Tens of thousands are attending college and professional football games each week. People are traveling and going to bars, restaurants and gyms. Polls show half the country opposes covering their faces to keep their potentially-infected spittle to themselves.  

Notably, moments earlier, Vice President Mike Pence said Donald Trump, the outgoing president, does "not support another nationwide lockdown." That comment put Mr Trump in lockstep with President-elect Joe Biden, who said minutes earlier he has no intention to lock down the entire country.

“We are not calling for a national lockdown,” Mr Pence said. “And we’re not going to. … We do not need to close our schools.”

Mr Biden and Mr Pence vowed their opposition to a second lockdown even as cases are soaring in most of the country.

After saying Mr Trump instructed the White House’s coronavirus task force to hold a briefing, Mr Pence appeared to take a shot at New York Governor Andrew Cuomo, with whom the president has clashed over the virus.
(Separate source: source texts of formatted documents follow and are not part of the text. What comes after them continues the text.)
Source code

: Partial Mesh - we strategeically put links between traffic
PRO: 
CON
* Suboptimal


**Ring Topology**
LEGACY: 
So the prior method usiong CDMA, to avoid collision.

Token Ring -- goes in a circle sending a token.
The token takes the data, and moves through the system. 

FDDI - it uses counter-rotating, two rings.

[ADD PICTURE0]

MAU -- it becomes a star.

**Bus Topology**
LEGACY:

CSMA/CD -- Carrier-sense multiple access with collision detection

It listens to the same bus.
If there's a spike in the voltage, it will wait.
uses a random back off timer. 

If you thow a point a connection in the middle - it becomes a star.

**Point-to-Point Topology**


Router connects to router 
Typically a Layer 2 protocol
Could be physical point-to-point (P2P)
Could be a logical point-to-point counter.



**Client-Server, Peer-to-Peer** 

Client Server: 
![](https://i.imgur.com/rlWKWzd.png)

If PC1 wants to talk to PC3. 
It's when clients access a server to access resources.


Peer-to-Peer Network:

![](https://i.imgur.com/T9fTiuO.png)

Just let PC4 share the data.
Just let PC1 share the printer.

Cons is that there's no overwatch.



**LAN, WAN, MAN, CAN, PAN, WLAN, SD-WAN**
Mr Cuomo shut down schools effective Thursday morning.

“But beyond that, there have been some actions taken in jurisdictions around the country with regard to closing schools,” Mr Pence said.

The Trump administration has been slammed for most of the year by Democrats as not taking the virus seriously enough – though some of those same Democrats in recent days have been photographed not practising the mitigation measures they have preached to their constituents.

But Mr Pence showed some defiance even though the US death toll is now at 251,000.

Deborah Birx: 'We can see the virus down to the zip code'

'We slowed the spread. We flattened the curve. We saved lives," the outgoing Vice President said in a statement that is only partially true.

The federal effort to slow and flatten the disease’s spread has twice failed, resulting in dramatic spikes in every state in the union. 

Dr Deborah Birx, a member of the task force, claimed the administration has a lot of information about the virus and its spread.

“We can see the virus down to the zip code,” she said.

But it was not immediately clear how the government is using the granular data she showed on a chart to slow the massive uptick in cases.